Friday, February 8, 2008

Live-Blogging His Dark Materials, Part IV: Lyra's Oxford

Last night I read Lyra's Oxford, the short sequel to His Dark Materials and the prequel to The Book of Dust.

Pullman describes it as a story that, while it was being written, collected to it scraps of paper which "might be connected with the story, or they might not; they might be connected to stories that haven’t appeared yet." He states that these papers floated through doors from world to world, blown by winds, until they collected here, in his book.

I suppose these papers did their floatings before the doors between the worlds were closed.
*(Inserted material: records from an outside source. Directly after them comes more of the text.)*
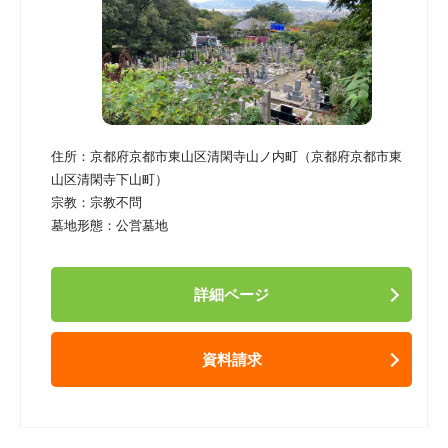
住所：
京都府京都市東山区清閑寺山ノ内町（京都府京都市東
山区清閑寺下山町）
宗教：
宗教不問
墓地形態：
公営墓地
詳細ページ
資料請求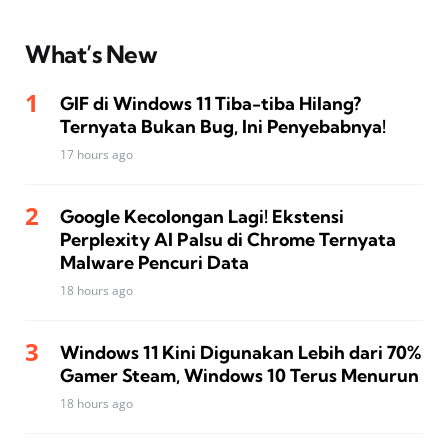
What’s New
GIF di Windows 11 Tiba-tiba Hilang?
Ternyata Bukan Bug, Ini Penyebabnya!
17 hours ago
Google Kecolongan Lagi! Ekstensi
Perplexity AI Palsu di Chrome Ternyata
Malware Pencuri Data
18 hours ago
Windows 11 Kini Digunakan Lebih dari 70%
Gamer Steam, Windows 10 Terus Menurun
18 hours ago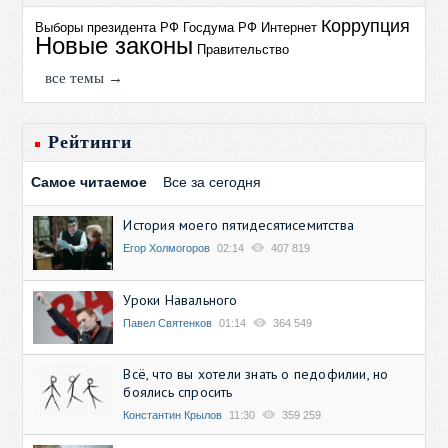
Коррупция
Выборы президента РФ
Госдума РФ
Интернет
Новые законы
Правительство
все темы →
Рейтинги
Самое читаемое
Все за сегодня
История моего пятидесятисемитства
Егор Холмогоров
02:14
407 819
Уроки Навального
Павел Святенков
01:14
364 549
Всё, что вы хотели знать о педофилии, но
боялись спросить
Константин Крылов
11:30
359 259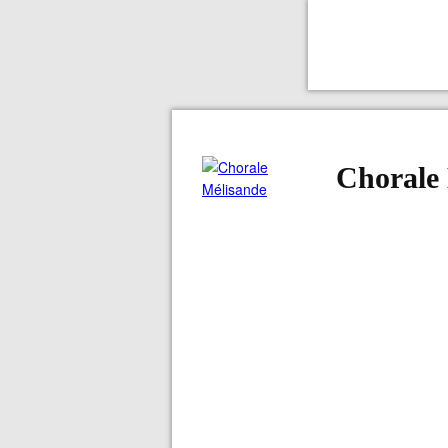
Chorale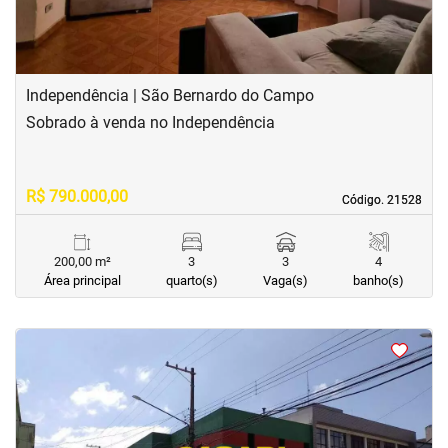
Independência | São Bernardo do Campo
Sobrado à venda no Independência
R$ 790.000,00
Código. 21528
Código. 21528
200,00 m²
3
3
4
Área principal
quarto(s)
Vaga(s)
banho(s)
<
<
<
<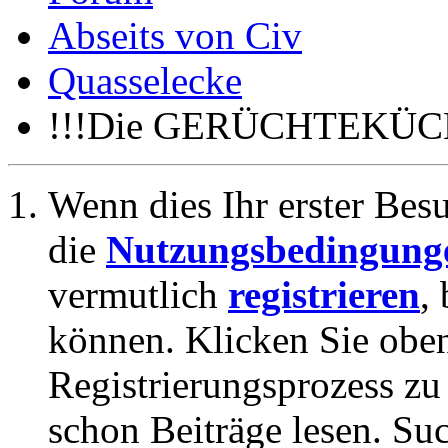
Abseits von Civ
Quasselecke
!!!Die GERÜCHTEKÜC
Wenn dies Ihr erster Besuc
die
Nutzungsbedingung
vermutlich
registrieren
,
können. Klicken Sie oben
Registrierungsprozess zu 
schon Beiträge lesen. Su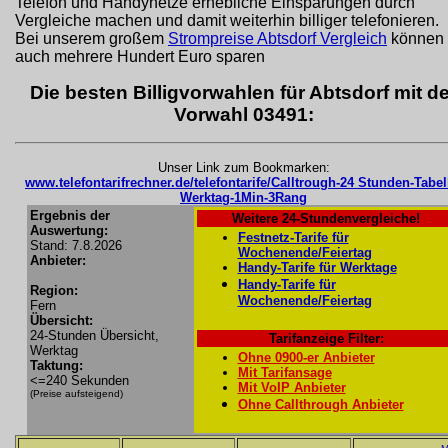
Telefon und Handynetze erhebliche Einsparungen durch
Vergleiche machen und damit weiterhin billiger telefonieren.
Bei unserem großem
Strompreise Abtsdorf Vergleich
können 
auch mehrere Hundert Euro sparen
Die besten Billigvorwahlen für Abtsdorf mit de
Vorwahl 03491:
Unser Link zum Bookmarken:
www.telefontarifrechner.de/telefontarife/Calltrough-24 Stunden-Tabel
Werktag-1Min-3Rang
Ergebnis der
Weitere 24-Stundenvergleiche!
Auswertung:
Festnetz-Tarife für
Stand: 7.8.2026
Wochenende/Feiertag
Anbieter:
Handy-Tarife für Werktage
Handy-Tarife für
Region:
Wochenende/Feiertag
Fern
Übersicht:
24-Stunden Übersicht,
Tarifanzeige Filter:
Werktag
Ohne 0900-er Anbieter
Taktung:
Mit Tarifansage
<=240 Sekunden
Mit VoIP Anbieter
(Preise aufsteigend)
Ohne Callthrough Anbieter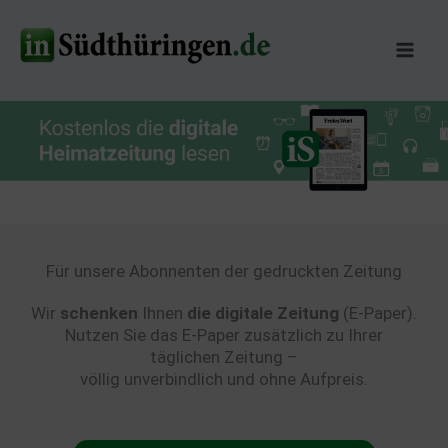
Zum
Inhalt
springen
Für unsere Abonnenten der gedruckten Zeitung
Wir
schenken
Ihnen
die digitale Zeitung
(E-Paper).
Nutzen Sie das E-Paper zusätzlich zu Ihrer
täglichen Zeitung –
völlig unverbindlich und ohne Aufpreis.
The story itself is short and not particularly memorable; it's kind of like a MOTW where Lyra is chased by a witch who is trying to kill her (because the witch's son died fighting for Lord Asriel and we know that witches kinda get venegancy when people they love disappear), and meets an alchemist who isn't actually an alchemist -- he's using it as a cover so that people will think he's crazy and ignore the actual scientific work he's doing in his basement. We don't find out what that work is, although my money's on "meth lab." *__^

One of the most interesting things in the book, however, comes in one of Pullman's "scraps of paper" (these are actual pieces of paper kept separately within the book's pages, Jolly Postman-style). It's a list of books written by Jordan Scholars, one of which is titled With Gun and Rod in the Hindu Bush, by Captain R. T. G. Collins.

So. Let's theorize here. Was the Authority also the Hindu Authority? (And would that be Vishnu, Brahma, or Shiva?) If the Authority wasn't the Hindu Authority, then did their faith remain unchanged? Do the Angels hang around the Hindu Bush, or do they leave those crazy people alone? Do they try to convert them?

I guess I was assuming that Lyra's world was an entirely Christian world, as that was what Pullman had set up for us previously. Even Will, who comes from our world, doesn't mention anything about people from other religions. It would have been interesting if he had said something to Lyra along the lines of "in my world, not everyone believes in Adam and Eve and the Church's God." But... Pullman seemed to want to limit his book to a critique on the Christian church only.

So, to my readers: does knowing that Lyra's world contains people who don't belong to the Church or the Authority change Pullman's atheist message and philosophies? If so, how?